▶ [Exercise requirements]:
The entries below should be quoted exactly, with no pictures carried over.

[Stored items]
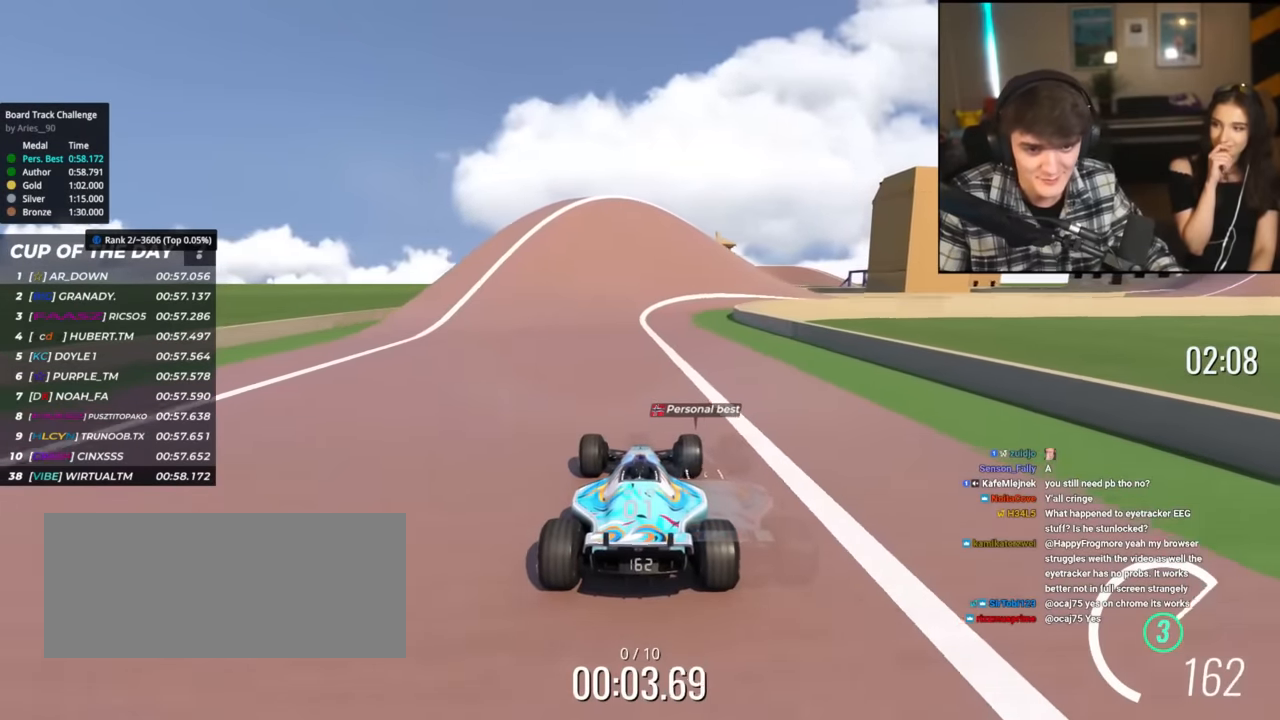
{"keys": ["up"], "events": [[351, "right", "down"], [401, "right", "up"]]}
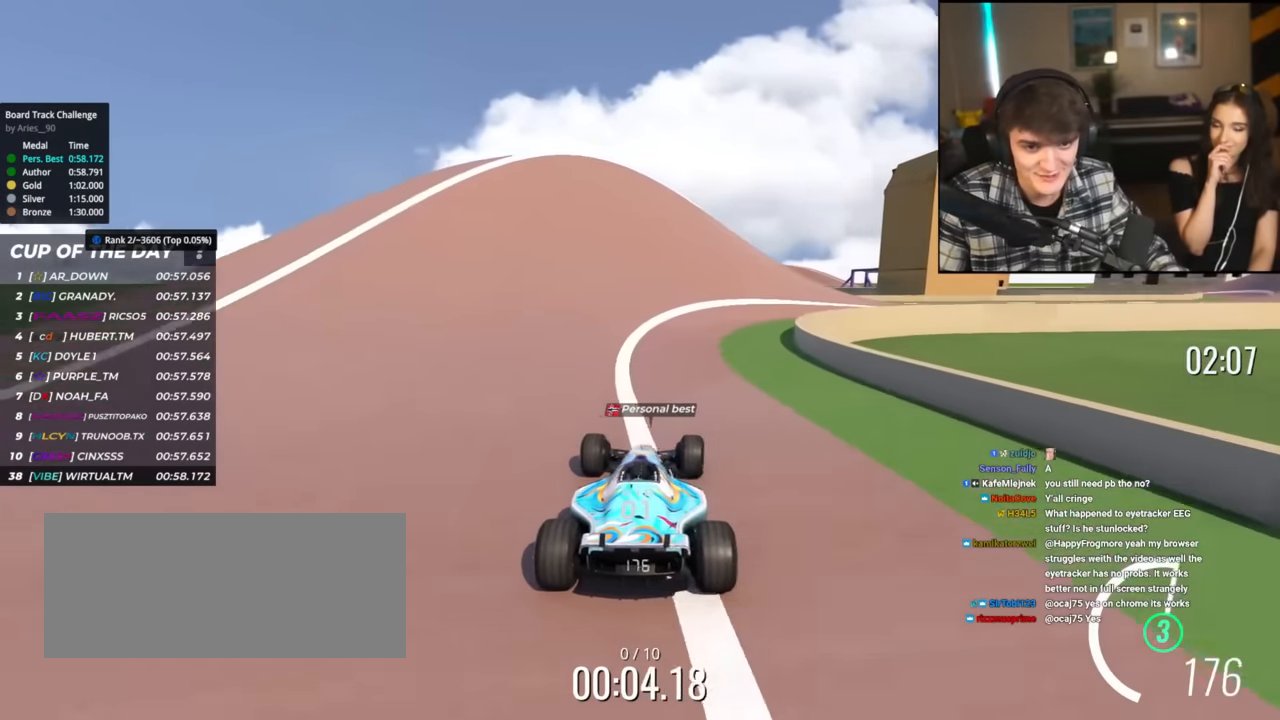
{"keys": ["right", "up"], "events": [[33, "right", "down"], [234, "right", "up"], [267, "right", "down"]]}
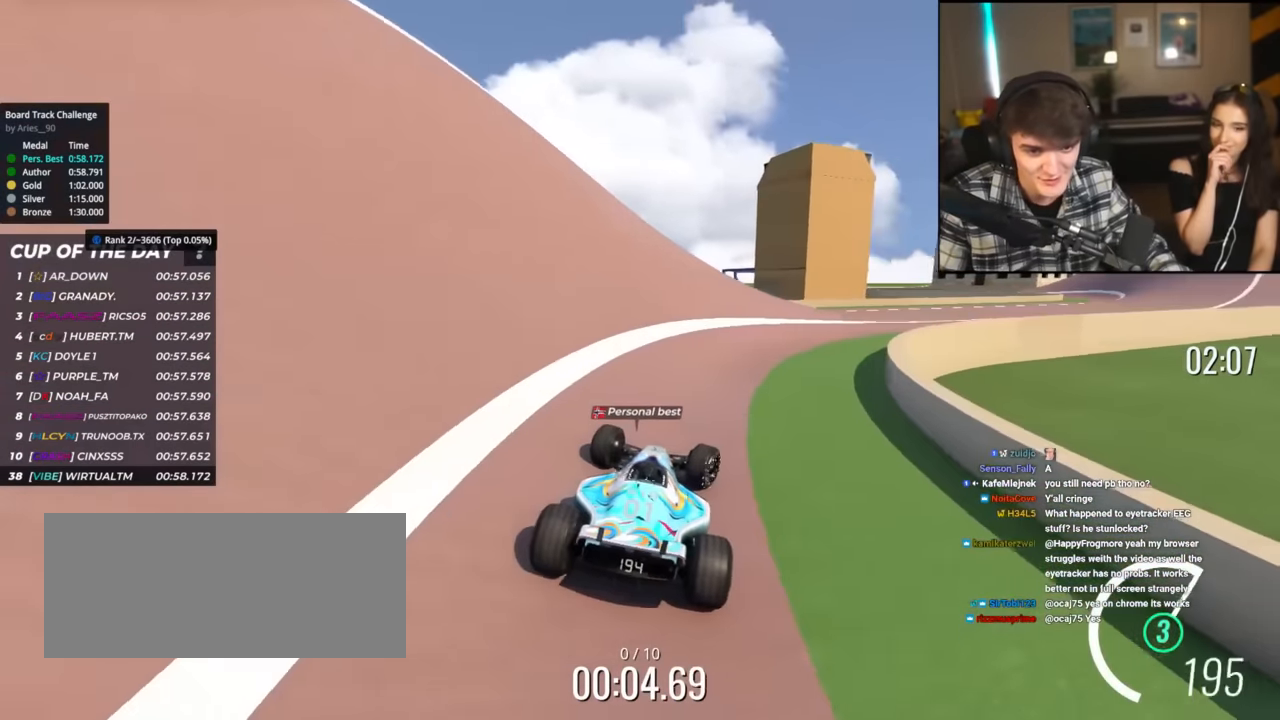
{"keys": ["right", "up"], "events": []}
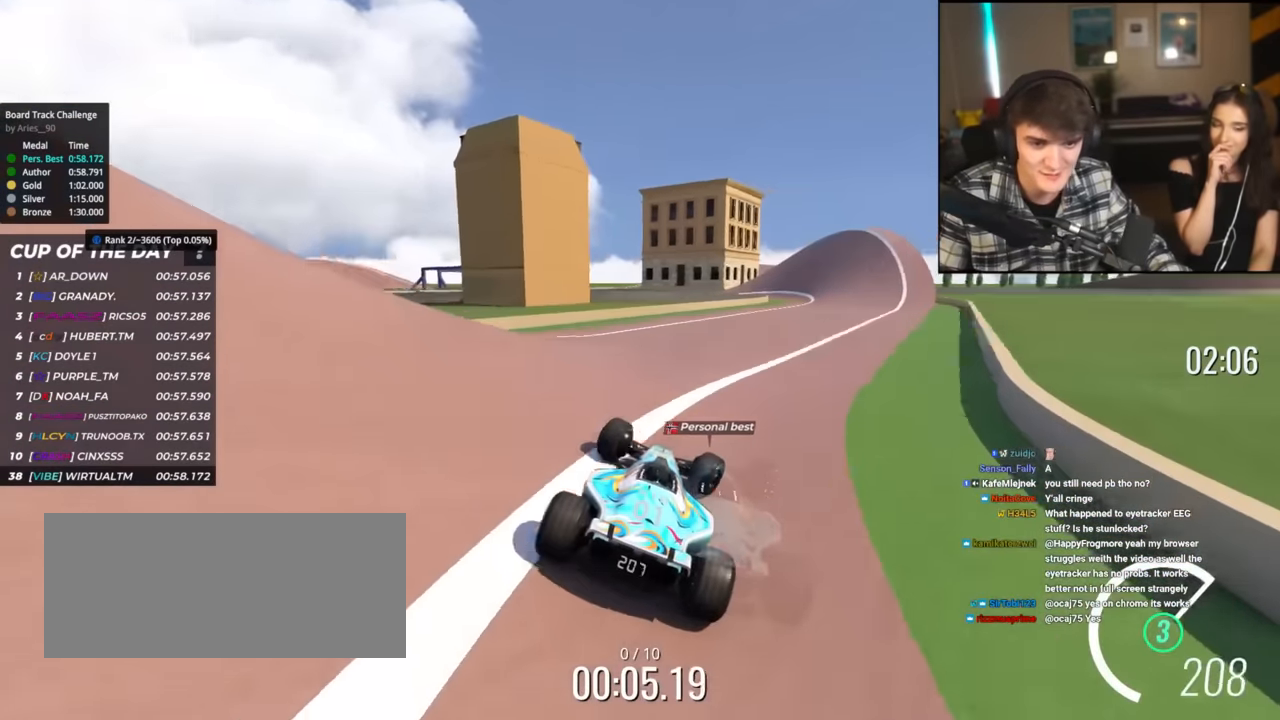
{"keys": ["left", "up"], "events": [[167, "right", "up"], [500, "left", "down"]]}
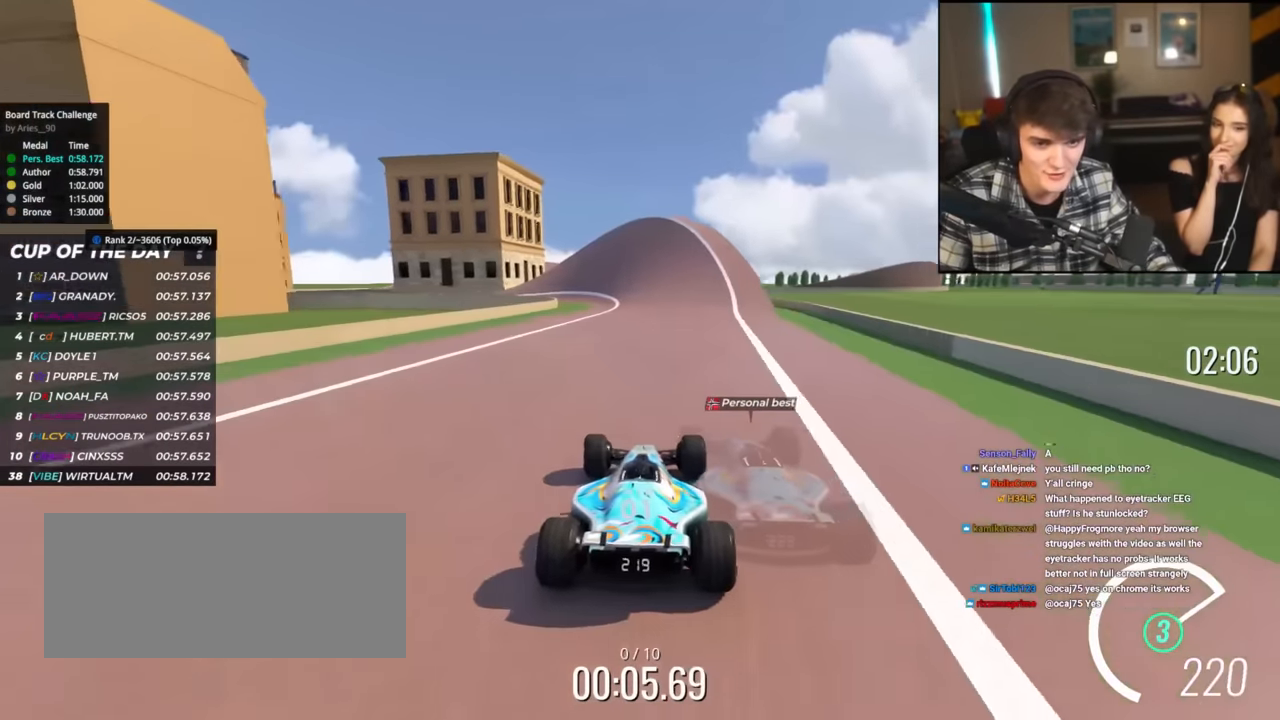
{"keys": ["up"], "events": [[34, "left", "up"], [317, "left", "down"], [368, "left", "up"]]}
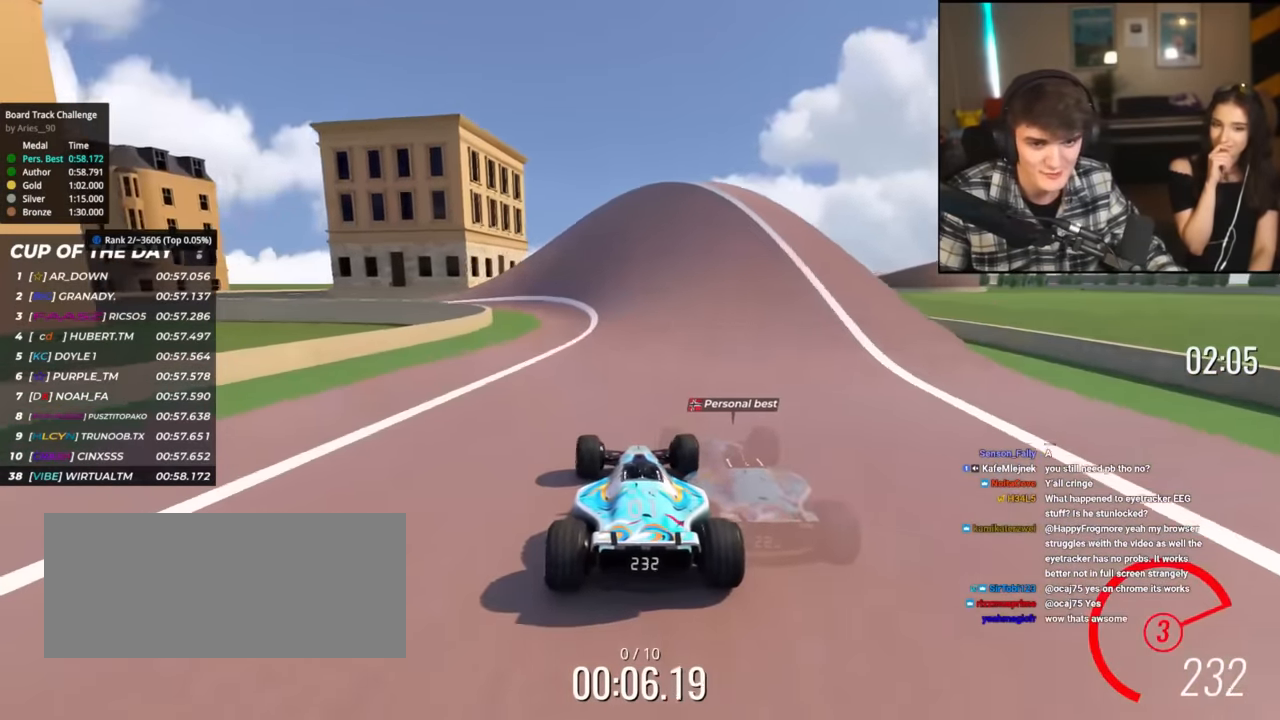
{"keys": ["left", "up"], "events": [[50, "left", "down"]]}
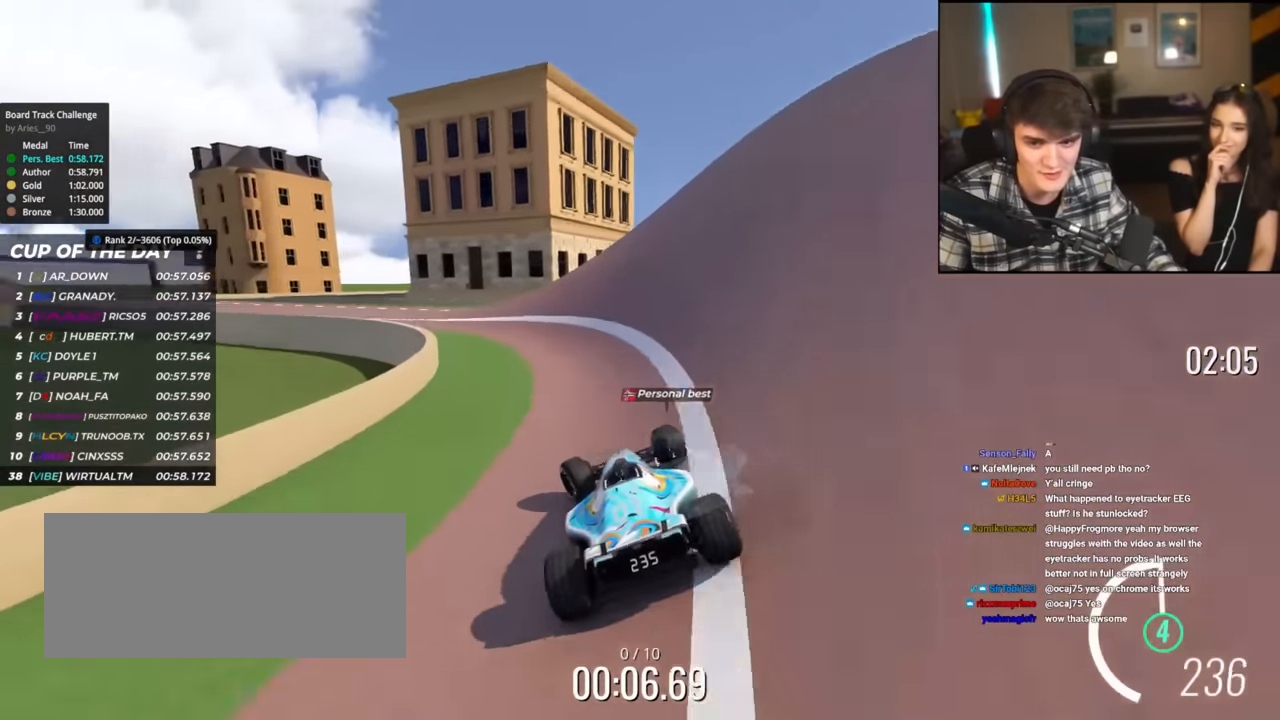
{"keys": ["left", "up"], "events": []}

▶ [Output of the task]:
{"keys": ["up"], "events": [[351, "right", "down"], [401, "right", "up"]]}
{"keys": ["right", "up"], "events": [[33, "right", "down"], [234, "right", "up"], [267, "right", "down"]]}
{"keys": ["right", "up"], "events": []}
{"keys": ["left", "up"], "events": [[167, "right", "up"], [500, "left", "down"]]}
{"keys": ["up"], "events": [[34, "left", "up"], [317, "left", "down"], [368, "left", "up"]]}
{"keys": ["left", "up"], "events": [[50, "left", "down"]]}
{"keys": ["left", "up"], "events": []}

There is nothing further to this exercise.